Comparação e metáfora
Figuras muito recorrentes nos textos literários, a comparação e a metáfora fazem parte do grupo das figuras de palavras, também conhecidas como tropo – emprego figurado de palavra ou expressão. A comparação e a metáfora são muito parecidas. Ambas empregam as palavras fora do seu sentido normal, por analogia. A diferença entre elas está no uso de termos comparativos.
A comparação usa alguns termos de conexão para comparar características entre dois ou mais elementos. Por exemplo: Os olhos dela eram como duas jabuticabas.
A metáfora é um tipo de comparação implícita, sem termo comparativo, estabelecendo uma relação de semelhança, usando termos com significados diferentes do habitual. Por exemplo: A menina é um doce!
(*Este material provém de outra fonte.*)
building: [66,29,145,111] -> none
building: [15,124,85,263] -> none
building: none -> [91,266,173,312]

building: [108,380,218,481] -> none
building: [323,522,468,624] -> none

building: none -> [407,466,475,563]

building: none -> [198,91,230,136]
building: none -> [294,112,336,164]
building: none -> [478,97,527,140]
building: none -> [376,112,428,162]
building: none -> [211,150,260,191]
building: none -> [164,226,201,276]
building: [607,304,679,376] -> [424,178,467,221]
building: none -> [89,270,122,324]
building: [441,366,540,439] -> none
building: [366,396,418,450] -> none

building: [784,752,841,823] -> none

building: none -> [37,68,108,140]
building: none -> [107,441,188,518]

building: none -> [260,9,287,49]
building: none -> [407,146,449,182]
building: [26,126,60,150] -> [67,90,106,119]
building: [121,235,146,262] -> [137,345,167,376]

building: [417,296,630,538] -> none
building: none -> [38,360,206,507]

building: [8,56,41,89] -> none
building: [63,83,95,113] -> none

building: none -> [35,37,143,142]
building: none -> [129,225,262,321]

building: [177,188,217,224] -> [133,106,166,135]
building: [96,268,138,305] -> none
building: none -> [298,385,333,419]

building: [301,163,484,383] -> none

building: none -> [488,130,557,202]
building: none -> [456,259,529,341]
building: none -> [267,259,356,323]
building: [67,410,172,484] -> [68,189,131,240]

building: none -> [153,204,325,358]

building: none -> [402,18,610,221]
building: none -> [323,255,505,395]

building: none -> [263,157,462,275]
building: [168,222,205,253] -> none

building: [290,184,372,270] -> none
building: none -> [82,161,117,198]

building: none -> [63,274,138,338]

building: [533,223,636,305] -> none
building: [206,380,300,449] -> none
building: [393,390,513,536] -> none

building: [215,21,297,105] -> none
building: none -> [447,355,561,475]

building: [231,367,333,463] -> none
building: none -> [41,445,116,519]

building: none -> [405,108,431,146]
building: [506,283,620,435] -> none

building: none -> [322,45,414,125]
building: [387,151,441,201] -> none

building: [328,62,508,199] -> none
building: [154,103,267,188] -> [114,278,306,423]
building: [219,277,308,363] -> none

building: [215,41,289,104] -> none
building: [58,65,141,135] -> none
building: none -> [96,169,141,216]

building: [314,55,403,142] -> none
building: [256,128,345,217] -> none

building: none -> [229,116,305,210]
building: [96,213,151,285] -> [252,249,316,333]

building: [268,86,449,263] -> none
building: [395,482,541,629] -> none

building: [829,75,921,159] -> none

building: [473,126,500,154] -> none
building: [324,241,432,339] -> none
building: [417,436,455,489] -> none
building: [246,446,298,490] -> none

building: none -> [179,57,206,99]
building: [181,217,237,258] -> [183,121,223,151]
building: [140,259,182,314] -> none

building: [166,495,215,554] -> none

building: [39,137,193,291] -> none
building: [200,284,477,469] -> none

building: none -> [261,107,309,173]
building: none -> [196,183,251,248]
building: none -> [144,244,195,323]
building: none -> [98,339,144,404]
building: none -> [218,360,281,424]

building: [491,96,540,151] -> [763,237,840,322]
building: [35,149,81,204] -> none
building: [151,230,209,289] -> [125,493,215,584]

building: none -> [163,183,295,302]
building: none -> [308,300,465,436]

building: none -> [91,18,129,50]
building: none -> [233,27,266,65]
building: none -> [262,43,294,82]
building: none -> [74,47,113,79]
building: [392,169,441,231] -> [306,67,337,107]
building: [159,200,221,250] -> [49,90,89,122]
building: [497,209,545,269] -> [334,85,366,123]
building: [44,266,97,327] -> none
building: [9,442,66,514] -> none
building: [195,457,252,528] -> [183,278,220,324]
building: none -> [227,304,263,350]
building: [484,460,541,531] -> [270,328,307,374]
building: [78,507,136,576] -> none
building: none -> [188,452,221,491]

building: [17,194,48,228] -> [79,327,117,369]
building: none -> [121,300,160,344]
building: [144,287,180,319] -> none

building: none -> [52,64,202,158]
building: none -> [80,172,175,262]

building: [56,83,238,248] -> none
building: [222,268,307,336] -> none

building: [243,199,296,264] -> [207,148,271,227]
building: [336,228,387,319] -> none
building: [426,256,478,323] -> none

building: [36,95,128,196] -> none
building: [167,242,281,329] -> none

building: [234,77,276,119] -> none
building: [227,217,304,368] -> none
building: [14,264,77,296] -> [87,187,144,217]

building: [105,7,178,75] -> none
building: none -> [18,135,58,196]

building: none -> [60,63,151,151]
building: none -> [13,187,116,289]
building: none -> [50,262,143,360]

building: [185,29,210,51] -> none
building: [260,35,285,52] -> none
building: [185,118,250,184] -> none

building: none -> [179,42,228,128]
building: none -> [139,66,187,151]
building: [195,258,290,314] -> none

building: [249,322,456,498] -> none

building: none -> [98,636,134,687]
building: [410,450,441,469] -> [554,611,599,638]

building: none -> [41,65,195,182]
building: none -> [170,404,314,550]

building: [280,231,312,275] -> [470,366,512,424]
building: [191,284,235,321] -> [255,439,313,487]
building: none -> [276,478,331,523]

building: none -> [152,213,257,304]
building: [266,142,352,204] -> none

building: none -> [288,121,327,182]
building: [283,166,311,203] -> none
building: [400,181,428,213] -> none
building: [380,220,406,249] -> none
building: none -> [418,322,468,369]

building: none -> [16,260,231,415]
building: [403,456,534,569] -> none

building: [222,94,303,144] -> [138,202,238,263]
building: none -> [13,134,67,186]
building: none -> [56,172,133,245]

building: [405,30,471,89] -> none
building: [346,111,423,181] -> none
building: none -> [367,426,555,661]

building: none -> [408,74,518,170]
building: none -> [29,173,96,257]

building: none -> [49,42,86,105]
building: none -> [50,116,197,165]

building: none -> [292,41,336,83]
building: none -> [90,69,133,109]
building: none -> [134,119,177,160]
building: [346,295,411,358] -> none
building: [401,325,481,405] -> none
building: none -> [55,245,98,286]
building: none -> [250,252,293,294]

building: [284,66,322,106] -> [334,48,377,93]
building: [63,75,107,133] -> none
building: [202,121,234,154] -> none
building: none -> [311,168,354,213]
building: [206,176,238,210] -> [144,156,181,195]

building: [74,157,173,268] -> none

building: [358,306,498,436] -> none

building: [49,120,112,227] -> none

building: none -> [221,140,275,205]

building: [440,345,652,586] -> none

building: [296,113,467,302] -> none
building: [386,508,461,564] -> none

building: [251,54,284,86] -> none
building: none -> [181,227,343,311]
Nos exemplos, olhos e jabuticabas são comparados por analogia: as jabuticabas são redondas e escuras como os olhos da pessoa em questão. No caso do exemplo de metáfora, a menina é comparada a um doce por ser meiga, gentil, prestativa. Ou seja, doce, aqui, ganha significado diferente do habitual.
CATACRESE - Catacrese é uma figura de linguagem que consiste no emprego do sentido figurado das palavras. Muito utilizada na linguagem oral (por exemplo, “perna da mesa”), funciona como uma espécie de metáfora desgastada. Alguns autores consideram a catacrese uma espécie de metáfora viciada ou estereotipada, uma vez que ela atende a uma necessidade de uso e não de expressividade, como é o caso da metáfora. Considera-se uma necessidade de uso porque ela atua na ausência de outro termo específico para denominar algum ser, por analogia ou semelhança.
Por exemplo: “asa da xícara”, “céu da boca”, “dente de alho”, “embarcar no avião”, “pé da página”.